Vicky Arias, FISM News

Pipeline operations resumed Saturday after a leak was discovered Thursday in a pipeline that carries fuel from southern California to areas in and around Las Vegas and Phoenix.

The company didn’t reveal how much material had leaked or the exact cause of the problem.

Kinder Morgan Energy Partners, the company that runs the affected pipelines, shut down the SFPP West and CalNev pipelines on Thursday after a leak was discovered to be originating in a pumping station in Long Beach, Calif., and by Saturday said operations were again functional.

“We have isolated the source of the release within our Watson Station in Long Beach, California,” a Kinder Morgan statement to ABC News said. “Restart activities are underway for Watson Station’s associated SFPP West and CalNev pipelines. We expect these pipelines to resume operations [Saturday] afternoon and begin delivering fuel to their respective market areas later today. We continue to be in close contact with our customers and the appropriate regulatory agencies as we work to resolve this issue.”

The CalNev pipeline is a “566-mile…pipeline system [that] transports gasoline, diesel, and jet fuel from Los Angeles, California … to terminals in Barstow, California, and Las Vegas, Nevada. The pipeline system also serves the Nellis Air Force Base [and] McCarran International Airport in Las Vegas, Nev., and Edwards Air Force Base in the Mojave Desert in southeastern California.” The SFPP “West Line … is approximately 515 miles of primary pipeline and currently transports products from the Los Angeles Basin to Colton and Imperial, California, and Phoenix, Arizona.”

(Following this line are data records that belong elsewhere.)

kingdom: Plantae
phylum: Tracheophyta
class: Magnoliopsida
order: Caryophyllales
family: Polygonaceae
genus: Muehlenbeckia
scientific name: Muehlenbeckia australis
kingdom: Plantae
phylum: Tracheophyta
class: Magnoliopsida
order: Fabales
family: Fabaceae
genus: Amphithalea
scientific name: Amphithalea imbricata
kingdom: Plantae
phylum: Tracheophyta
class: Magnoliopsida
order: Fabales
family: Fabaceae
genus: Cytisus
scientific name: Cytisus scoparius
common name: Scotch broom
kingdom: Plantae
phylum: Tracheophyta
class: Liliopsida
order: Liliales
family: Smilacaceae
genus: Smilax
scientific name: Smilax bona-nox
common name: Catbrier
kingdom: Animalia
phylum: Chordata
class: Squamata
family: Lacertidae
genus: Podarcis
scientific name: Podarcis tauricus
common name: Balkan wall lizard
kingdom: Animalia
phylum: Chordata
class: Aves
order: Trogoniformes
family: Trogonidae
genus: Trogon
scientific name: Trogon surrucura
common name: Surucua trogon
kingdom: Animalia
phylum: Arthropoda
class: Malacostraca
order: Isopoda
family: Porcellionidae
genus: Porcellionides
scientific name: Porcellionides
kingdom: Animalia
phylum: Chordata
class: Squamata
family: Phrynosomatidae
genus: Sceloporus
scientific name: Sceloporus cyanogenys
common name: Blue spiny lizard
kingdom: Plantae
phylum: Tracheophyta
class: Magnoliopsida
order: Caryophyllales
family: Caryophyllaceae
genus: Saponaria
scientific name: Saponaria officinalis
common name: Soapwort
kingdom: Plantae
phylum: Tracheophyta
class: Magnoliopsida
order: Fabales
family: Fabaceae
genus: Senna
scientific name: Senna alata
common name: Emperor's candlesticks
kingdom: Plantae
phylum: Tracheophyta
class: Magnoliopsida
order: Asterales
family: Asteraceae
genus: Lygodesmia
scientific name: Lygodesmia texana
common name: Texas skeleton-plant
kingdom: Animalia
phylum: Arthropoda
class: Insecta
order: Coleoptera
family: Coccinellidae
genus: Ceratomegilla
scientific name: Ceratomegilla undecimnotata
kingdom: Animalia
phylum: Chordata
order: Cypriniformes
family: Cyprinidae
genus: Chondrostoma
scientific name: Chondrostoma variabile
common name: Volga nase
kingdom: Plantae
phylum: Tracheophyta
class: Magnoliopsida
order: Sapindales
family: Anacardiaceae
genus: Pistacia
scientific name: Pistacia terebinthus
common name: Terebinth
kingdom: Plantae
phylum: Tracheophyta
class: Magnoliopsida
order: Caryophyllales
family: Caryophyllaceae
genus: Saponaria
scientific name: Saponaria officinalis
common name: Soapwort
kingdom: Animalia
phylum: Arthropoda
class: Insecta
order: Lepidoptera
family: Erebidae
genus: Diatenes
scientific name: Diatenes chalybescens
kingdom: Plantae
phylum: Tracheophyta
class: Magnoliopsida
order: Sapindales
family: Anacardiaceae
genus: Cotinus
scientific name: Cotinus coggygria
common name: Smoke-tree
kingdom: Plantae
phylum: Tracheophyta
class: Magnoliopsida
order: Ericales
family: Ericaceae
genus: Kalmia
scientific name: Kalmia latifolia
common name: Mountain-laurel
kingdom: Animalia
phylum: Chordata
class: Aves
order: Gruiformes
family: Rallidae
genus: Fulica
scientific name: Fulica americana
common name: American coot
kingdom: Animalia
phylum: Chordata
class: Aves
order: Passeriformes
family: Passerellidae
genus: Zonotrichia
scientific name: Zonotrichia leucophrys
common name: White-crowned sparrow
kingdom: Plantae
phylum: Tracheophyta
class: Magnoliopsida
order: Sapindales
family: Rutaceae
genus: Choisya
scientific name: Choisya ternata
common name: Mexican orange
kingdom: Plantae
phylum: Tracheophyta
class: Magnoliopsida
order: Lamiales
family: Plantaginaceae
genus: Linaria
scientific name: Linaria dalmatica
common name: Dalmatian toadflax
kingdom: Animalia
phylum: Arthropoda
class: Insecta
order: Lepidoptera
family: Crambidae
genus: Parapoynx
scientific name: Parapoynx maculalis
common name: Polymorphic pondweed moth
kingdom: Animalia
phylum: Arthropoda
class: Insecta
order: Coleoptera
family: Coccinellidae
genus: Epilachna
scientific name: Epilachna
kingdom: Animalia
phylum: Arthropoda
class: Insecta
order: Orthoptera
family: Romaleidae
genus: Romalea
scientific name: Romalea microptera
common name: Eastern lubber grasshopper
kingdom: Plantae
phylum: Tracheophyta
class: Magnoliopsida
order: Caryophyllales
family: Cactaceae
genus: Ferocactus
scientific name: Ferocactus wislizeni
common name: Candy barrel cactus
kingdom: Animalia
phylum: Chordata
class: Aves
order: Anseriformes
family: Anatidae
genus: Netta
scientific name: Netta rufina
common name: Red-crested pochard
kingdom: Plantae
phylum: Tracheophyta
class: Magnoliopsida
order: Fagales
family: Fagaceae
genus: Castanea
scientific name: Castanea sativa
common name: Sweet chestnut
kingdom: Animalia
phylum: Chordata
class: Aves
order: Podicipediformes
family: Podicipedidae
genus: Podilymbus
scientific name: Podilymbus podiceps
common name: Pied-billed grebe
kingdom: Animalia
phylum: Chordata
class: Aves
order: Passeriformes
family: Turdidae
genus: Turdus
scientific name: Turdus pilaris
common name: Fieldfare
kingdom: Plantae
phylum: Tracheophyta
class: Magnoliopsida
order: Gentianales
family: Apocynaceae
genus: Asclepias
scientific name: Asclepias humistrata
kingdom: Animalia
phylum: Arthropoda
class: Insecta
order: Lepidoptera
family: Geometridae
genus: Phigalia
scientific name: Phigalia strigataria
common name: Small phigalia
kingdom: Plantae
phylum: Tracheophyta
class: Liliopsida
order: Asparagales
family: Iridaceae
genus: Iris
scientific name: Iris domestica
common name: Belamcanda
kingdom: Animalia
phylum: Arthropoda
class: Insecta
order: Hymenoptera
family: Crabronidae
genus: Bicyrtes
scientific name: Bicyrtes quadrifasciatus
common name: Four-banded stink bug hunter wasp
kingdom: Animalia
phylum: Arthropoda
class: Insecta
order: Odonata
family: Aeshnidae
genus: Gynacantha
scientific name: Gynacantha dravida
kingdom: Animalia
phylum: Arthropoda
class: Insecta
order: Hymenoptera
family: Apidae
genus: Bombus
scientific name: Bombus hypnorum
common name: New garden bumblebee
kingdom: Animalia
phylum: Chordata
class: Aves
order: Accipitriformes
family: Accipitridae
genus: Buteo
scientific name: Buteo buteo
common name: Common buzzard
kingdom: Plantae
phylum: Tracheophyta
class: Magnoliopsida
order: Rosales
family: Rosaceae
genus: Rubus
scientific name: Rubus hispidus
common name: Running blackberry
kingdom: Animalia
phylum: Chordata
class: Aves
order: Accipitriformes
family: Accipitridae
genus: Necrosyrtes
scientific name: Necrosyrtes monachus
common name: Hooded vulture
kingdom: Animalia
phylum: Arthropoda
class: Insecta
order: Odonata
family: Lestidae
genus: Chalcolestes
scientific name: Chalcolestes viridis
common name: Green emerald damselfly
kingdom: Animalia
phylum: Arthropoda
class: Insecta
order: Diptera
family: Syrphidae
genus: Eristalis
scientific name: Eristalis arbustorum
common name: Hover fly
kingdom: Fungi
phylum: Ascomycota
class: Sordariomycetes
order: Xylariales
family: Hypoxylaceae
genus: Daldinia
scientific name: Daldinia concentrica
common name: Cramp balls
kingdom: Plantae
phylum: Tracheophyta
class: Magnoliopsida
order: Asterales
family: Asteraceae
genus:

The leak caused Nevada Gov. Joe Lombardo to issue a state of emergency on Saturday in order to “mitigate the impact of the California fuel pipeline leak in southern Nevada” so that the state could “receive federal waivers and resources … to increase [the] transportation of fuel by other means.”

Similarly, Clark County, Nev., which includes Las Vegas, also instituted a state of emergency to be able to receive fuel through other means.

Clark County explained that the “leak has not impacted the supply of fuel, but rather the method in which [the] fuel normally comes into southern Nevada.”

Both Clark County and the state of Nevada have decided to leave their states of emergency in place until they are sure the fuel is once again flowing normally.

Long lines at local gas stations were reported over the weekend as the public began to panic about running out of gas.

At one Sam’s Club gas station in Las Vegas, the line to fuel up was reportedly backed up for a quarter of a mile, according to NBC News.

Gov. Lombardo asked “Las Vegas residents to refrain from panic [fuel] buying” and Nye County, Nev. officials told residents to “delay fuel purchases if possible to allow supply to refill due to recent panic purchasing.”